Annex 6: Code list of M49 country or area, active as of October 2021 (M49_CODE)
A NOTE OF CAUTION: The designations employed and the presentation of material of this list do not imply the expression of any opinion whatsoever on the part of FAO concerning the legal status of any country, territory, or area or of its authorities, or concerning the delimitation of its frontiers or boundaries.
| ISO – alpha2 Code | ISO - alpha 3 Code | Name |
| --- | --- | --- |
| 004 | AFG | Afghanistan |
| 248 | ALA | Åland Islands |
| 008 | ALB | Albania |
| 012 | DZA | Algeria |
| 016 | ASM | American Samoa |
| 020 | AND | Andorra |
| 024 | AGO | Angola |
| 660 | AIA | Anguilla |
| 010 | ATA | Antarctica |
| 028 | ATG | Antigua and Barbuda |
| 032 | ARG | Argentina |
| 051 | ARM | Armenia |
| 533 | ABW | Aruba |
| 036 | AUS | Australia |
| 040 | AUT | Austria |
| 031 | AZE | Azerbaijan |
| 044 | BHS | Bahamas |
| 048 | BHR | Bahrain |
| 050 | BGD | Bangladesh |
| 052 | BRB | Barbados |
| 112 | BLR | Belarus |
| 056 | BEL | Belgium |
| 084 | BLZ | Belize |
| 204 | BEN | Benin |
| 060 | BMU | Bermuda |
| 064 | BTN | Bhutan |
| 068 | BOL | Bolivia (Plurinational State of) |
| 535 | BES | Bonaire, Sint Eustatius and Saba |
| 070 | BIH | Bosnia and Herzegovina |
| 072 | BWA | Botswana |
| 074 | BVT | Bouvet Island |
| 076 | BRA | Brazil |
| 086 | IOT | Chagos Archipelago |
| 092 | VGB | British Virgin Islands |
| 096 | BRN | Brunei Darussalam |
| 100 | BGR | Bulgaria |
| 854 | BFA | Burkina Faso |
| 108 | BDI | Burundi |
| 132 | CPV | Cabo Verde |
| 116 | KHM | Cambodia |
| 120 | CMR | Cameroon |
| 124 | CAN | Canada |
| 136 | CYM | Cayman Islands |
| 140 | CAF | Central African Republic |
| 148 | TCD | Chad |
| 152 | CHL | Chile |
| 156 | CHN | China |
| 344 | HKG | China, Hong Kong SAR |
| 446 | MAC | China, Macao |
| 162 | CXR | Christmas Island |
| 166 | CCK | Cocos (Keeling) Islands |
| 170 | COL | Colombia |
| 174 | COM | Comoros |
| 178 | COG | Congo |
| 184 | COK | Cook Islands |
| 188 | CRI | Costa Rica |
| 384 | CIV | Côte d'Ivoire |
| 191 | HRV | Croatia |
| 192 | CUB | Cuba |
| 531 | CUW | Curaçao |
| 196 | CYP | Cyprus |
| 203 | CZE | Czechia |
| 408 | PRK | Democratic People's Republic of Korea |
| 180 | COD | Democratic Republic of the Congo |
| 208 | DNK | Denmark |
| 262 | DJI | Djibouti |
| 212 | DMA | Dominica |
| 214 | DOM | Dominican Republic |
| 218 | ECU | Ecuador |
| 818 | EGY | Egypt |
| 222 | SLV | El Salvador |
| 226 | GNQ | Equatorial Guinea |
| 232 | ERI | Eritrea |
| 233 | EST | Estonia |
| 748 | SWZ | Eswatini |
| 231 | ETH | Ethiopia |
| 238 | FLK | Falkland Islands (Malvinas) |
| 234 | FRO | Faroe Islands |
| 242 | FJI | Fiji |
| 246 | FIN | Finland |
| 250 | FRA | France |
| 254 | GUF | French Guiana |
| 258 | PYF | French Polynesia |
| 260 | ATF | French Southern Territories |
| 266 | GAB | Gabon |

*WHAT YOU NEED TO DO*.
Only lines with the string "French" are wanted; please find each one in the listing and copy it.

*WRITTEN ANSWER*.
| 254 | GUF | French Guiana |
| 258 | PYF | French Polynesia |
| 260 | ATF | French Southern Territories |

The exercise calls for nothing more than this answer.